2. Context Injection Improves Accuracy
Allowing users to provide image type hints (tomb, temple, other) significantly improved model accuracy by focusing attention on relevant historical contexts.
3. Model Speed Options Enhance UX
Offering multiple speed tiers provides users control over the speed-accuracy tradeoff, essential for interactive applications.

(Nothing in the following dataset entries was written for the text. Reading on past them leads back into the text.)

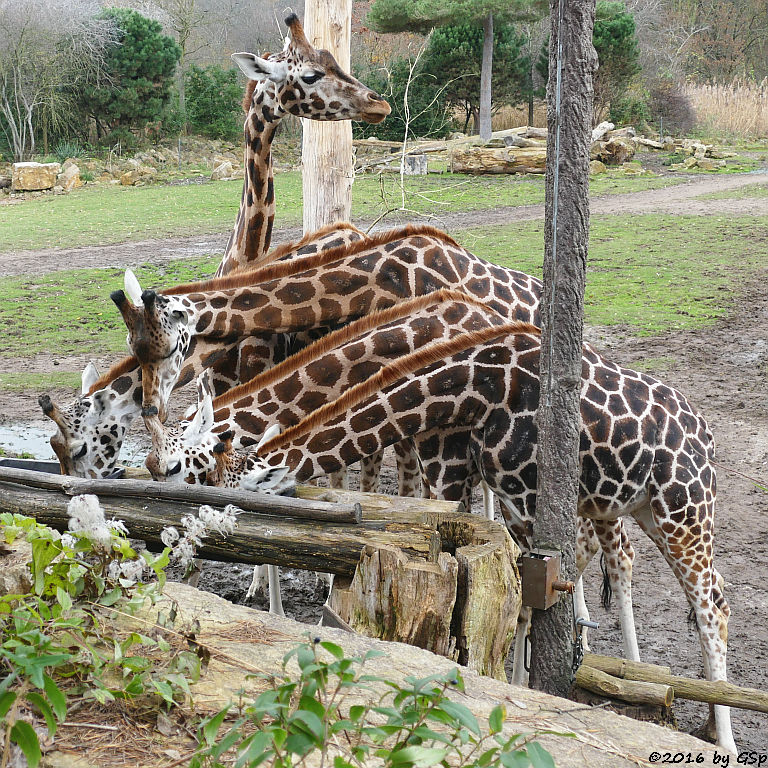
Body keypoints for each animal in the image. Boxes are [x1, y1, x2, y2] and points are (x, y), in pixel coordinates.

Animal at [207, 322, 736, 752]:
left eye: (233, 483)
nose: (215, 526)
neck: (472, 390)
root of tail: (706, 436)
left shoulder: (517, 491)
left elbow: (531, 592)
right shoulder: (494, 490)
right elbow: (515, 590)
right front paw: (516, 683)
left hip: (683, 509)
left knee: (712, 603)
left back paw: (725, 740)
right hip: (634, 506)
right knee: (675, 582)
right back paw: (700, 716)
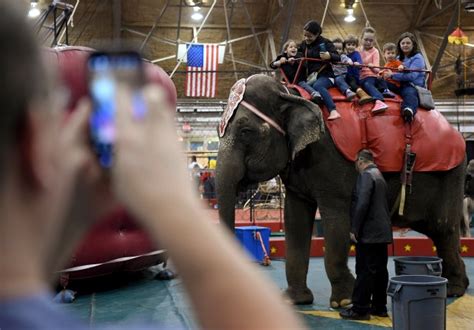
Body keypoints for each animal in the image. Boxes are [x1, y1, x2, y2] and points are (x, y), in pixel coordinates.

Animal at [217, 73, 468, 306]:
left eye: (245, 131)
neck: (289, 93)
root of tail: (450, 126)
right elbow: (295, 221)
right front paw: (295, 300)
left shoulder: (331, 161)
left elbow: (336, 221)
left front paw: (344, 301)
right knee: (435, 228)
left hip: (451, 173)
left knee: (443, 227)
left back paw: (454, 290)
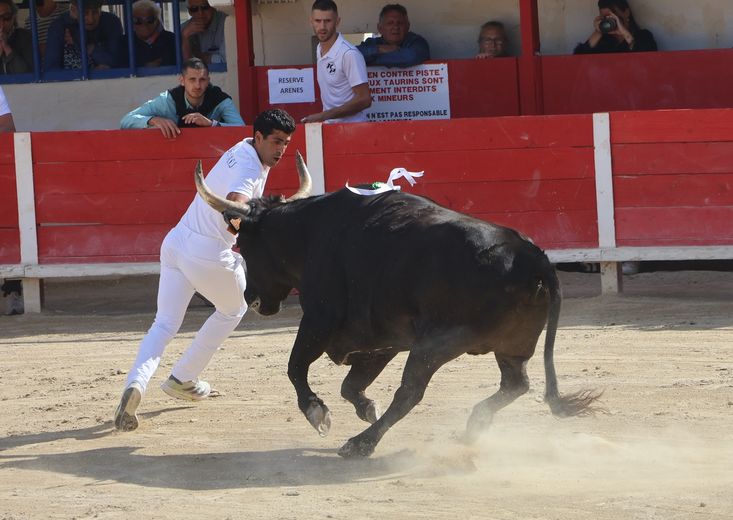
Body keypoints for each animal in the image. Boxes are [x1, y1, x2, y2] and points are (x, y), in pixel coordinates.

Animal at [194, 154, 600, 460]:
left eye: (244, 245)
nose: (253, 299)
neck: (310, 234)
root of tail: (531, 256)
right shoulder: (382, 341)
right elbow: (350, 384)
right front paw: (364, 407)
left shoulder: (319, 320)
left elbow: (295, 367)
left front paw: (317, 413)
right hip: (514, 345)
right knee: (515, 384)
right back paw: (474, 426)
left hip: (435, 345)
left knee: (410, 392)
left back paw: (361, 444)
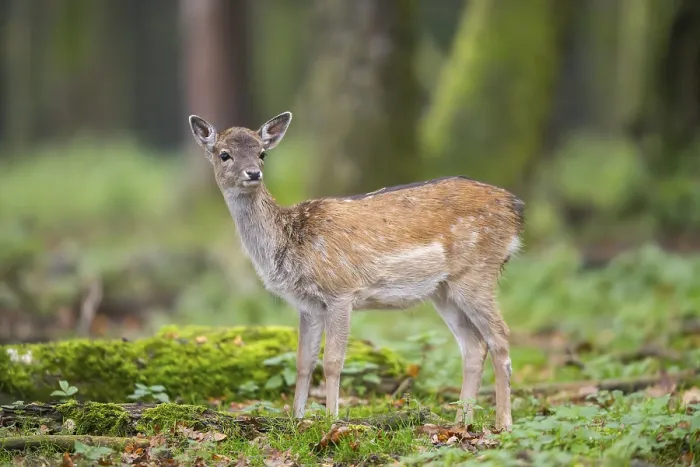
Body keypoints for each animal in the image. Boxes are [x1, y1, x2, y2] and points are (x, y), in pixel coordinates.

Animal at [187, 111, 524, 431]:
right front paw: (296, 420)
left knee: (500, 337)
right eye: (224, 154)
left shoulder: (340, 290)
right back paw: (460, 423)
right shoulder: (308, 305)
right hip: (443, 290)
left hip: (477, 272)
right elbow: (303, 362)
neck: (288, 242)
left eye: (262, 153)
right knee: (473, 346)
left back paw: (503, 424)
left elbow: (333, 361)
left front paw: (330, 420)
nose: (253, 173)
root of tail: (515, 208)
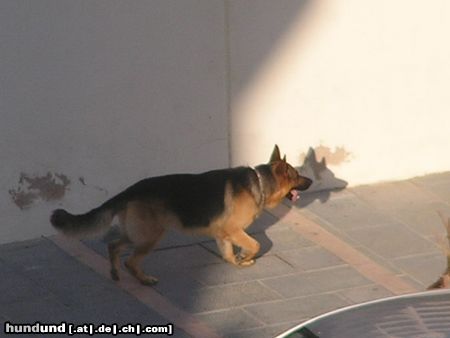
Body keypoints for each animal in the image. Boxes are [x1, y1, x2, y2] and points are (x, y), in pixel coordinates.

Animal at [48, 145, 310, 286]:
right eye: (297, 176)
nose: (310, 181)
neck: (260, 182)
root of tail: (130, 190)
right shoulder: (233, 230)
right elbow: (255, 244)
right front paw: (245, 257)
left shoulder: (223, 233)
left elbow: (228, 253)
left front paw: (237, 261)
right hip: (151, 236)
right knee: (130, 260)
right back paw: (144, 280)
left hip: (137, 234)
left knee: (114, 246)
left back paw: (115, 273)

4. Error Handling is Critical
Robust retry logic and error recovery transforms a demo into a production-ready system. The Gemini API can be temperamental, making retry logic essential.
Conclusion
The Egyptian AI Lens demonstrates how modern LLM APIs can be effectively integrated into production web applications. Key architectural decisions include:
- Clean frontend-backend separation for maintainability
- Structured outputs to reduce hallucinations
- Dynamic model selection for user control
- Context injection for improved accuracy
- Robust error handling for production reliability
The current Vercel-based architecture provides excellent developer experience and zero-cost hosting for personal projects. The planned AWS Lambda migration will unlock enhanced performance, monitoring, and scalability for production use.
Try the system: Egyptian AI Lens
Source code: Available in the blog repository
The intersection of computer vision, large language models, and archaeology opens fascinating possibilities for making historical knowledge more accessible. This project serves as a blueprint for similar applications across other domains.